After receiving her diploma from high school Principal Billy Smith, a red-eyed and tear-filled Schulze could only muster, “Thank you.” She quickly collected herself and with a quivering voice expressed her appreciation.
“I’ve been working on this for a very long time,” Schulze said. “To have this much support from not only my friends and family but the entire community, it’s incredible. Just thank you.”
And those emotionally charged tears turned into exuberant laughter when Fairfield Mayor Steve Miller made a surprise announcement proclaiming Saturday, June 4, 2016 as “Elizabeth Schulze Day” within the city.
Friday’s ceremony came to be when Fairfield High School Vice Principal Kyle Jamison learned just days before graduation day that Schulze was not physically able to walk to receive her diploma. He was “heartbroken.”
“You were missed on Saturday,” said Jamison, who was charged with overseeing the class of 2016. “And we wanted to do this to celebrate you. You have so many people, so many lives that you have touched.”
So the high school staff put together a ceremony to allow her to celebrate this rite of passage many high school students experience as they transition from youthful adolescence into adulthood. Several dozen people, including friends, family and community members, celebrated a day that parents Chuck and Amy Schulze said meant “everything.”
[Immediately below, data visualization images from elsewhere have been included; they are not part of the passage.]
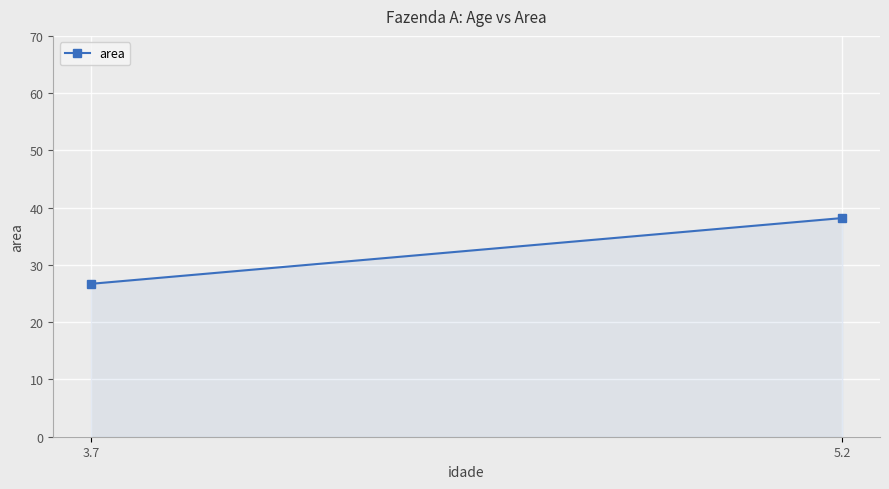

Reading left to right, what are all the values shown in this chart?

26.7	38.2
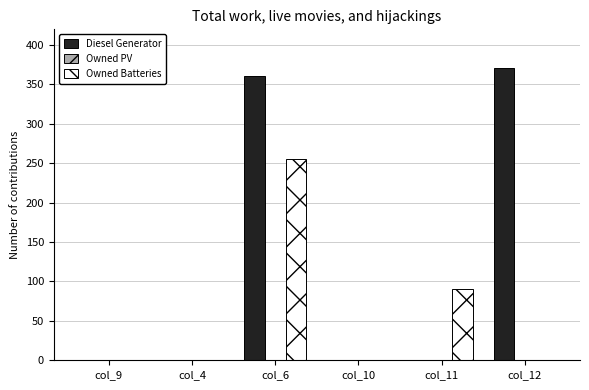

What is the sum of all Owned Batteries values?

346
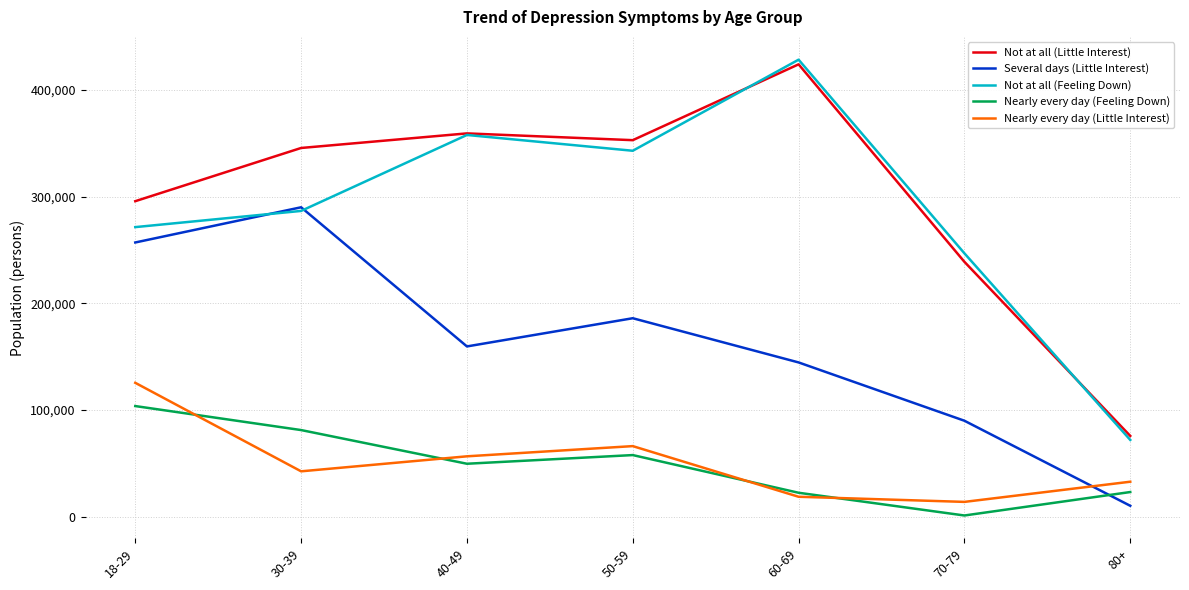

How many lines are shown in the chart?

5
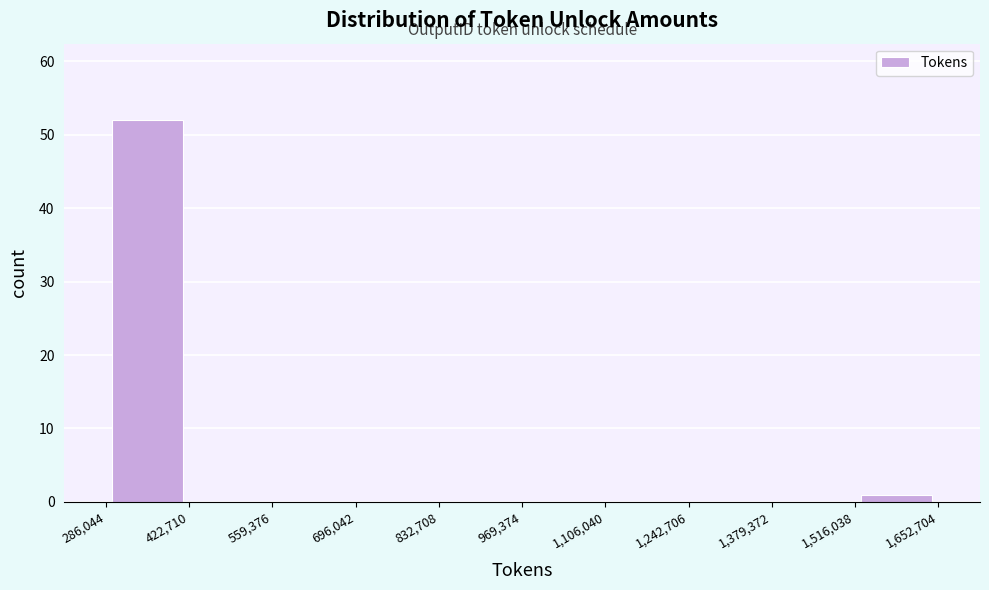

What is the height of the bar covering 286,044 to 422,710 on the x-axis? The values are not printed on the chart, so give them approximately, as read against the axis.

52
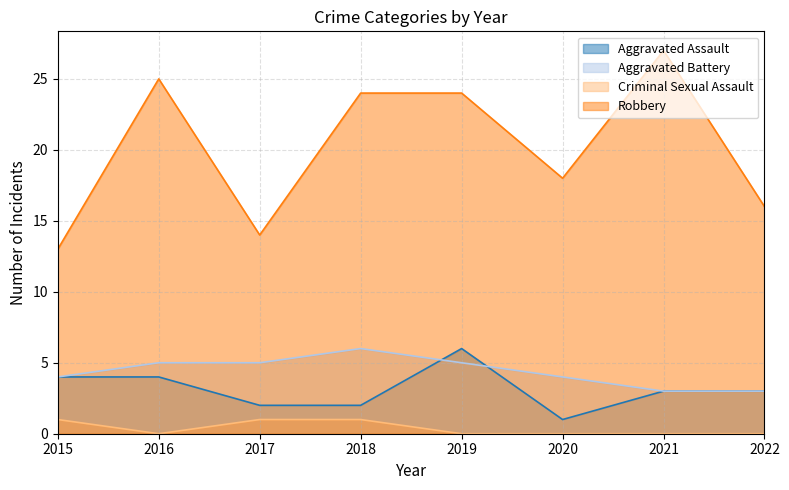

Between 2019 and 2022, which is larger?

2019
And for someone who’s been in and out of hospitals, and required the use of canes, walkers and-or wheelchairs, and has been confined to her bed, Jamison said Schulze has “always, always had a positive attitude.”
“She’s always made your life better just knowing her, and knowing the way she looks at the situations that she’s dealt with,” he said. “She has made the school a better place, she has made the lives in this room better.”